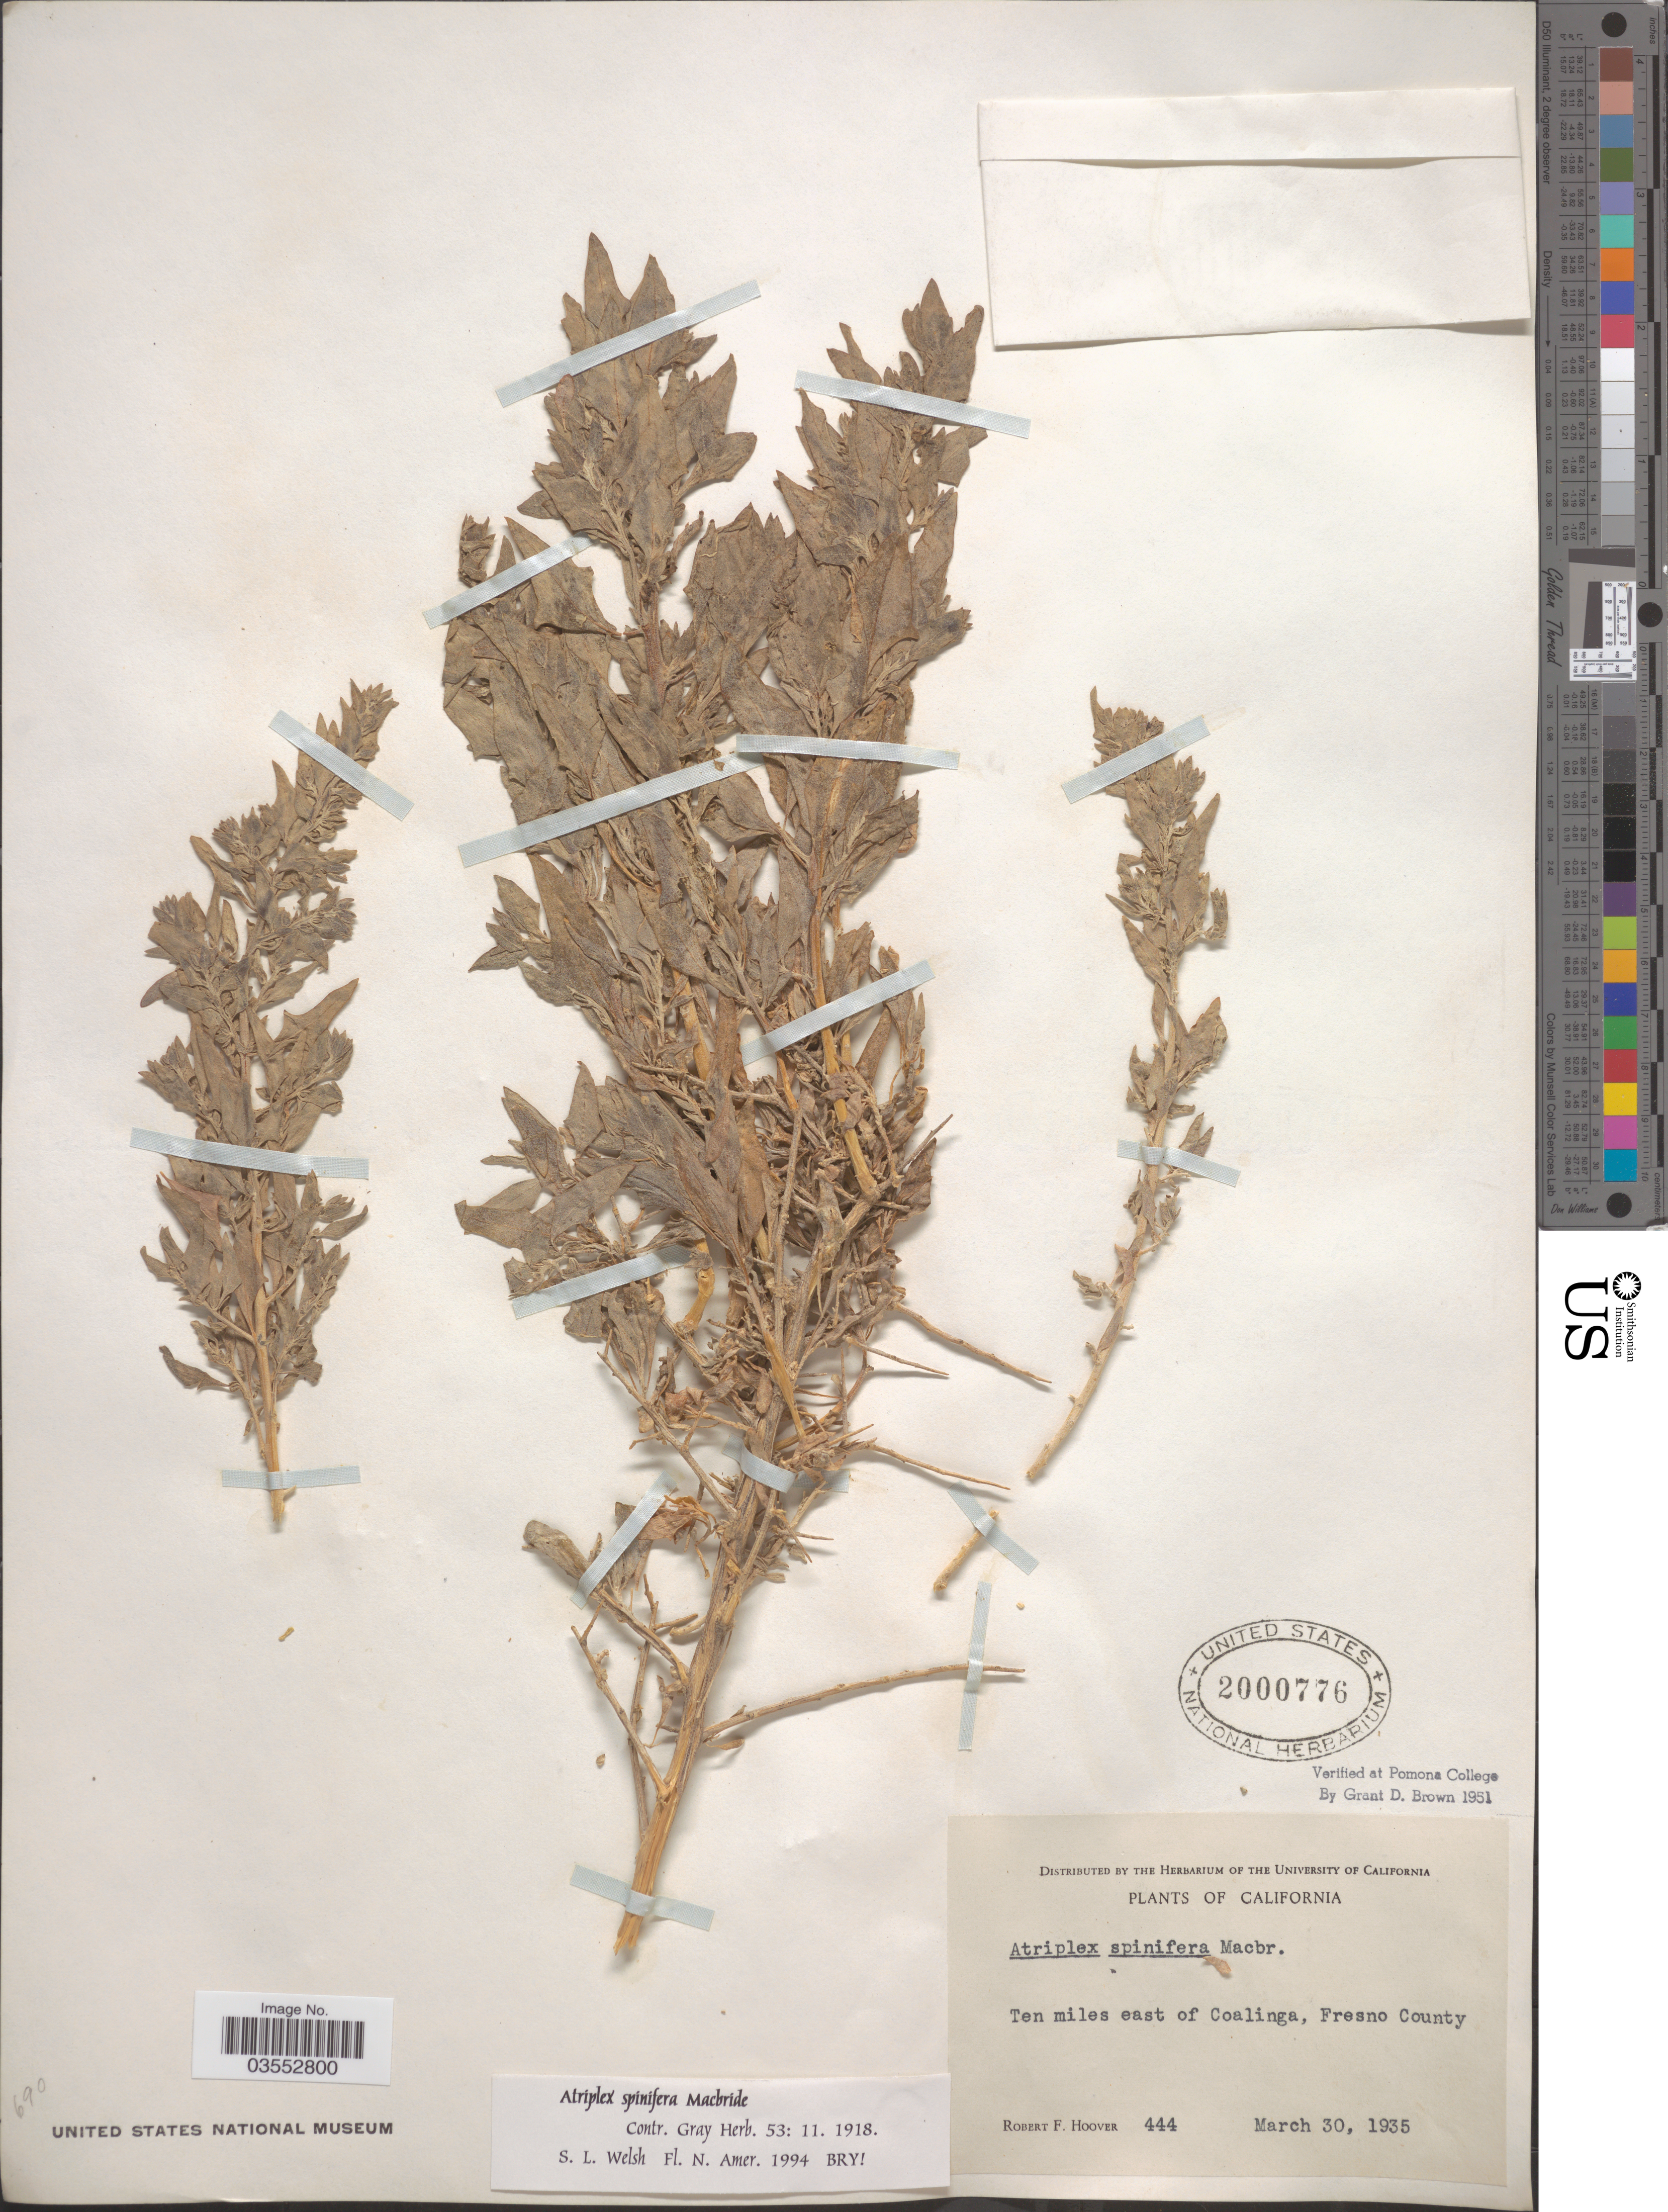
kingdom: Plantae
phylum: Tracheophyta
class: Magnoliopsida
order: Caryophyllales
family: Amaranthaceae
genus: Atriplex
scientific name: Atriplex spinifera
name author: J.F. Macbr.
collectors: R. F. Hoover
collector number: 444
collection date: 1935-03-30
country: United States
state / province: California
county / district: Fresno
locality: Ten miles east of Coalinga, Fresno County.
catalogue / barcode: US 2000776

====

Objective:
Please return, unchanged, the lines of the records starting at the line that contains "name author: J.F. Macbr." and ending at the final line of the records.

Complete output:
name author: J.F. Macbr.
collectors: R. F. Hoover
collector number: 444
collection date: 1935-03-30
country: United States
state / province: California
county / district: Fresno
locality: Ten miles east of Coalinga, Fresno County.
catalogue / barcode: US 2000776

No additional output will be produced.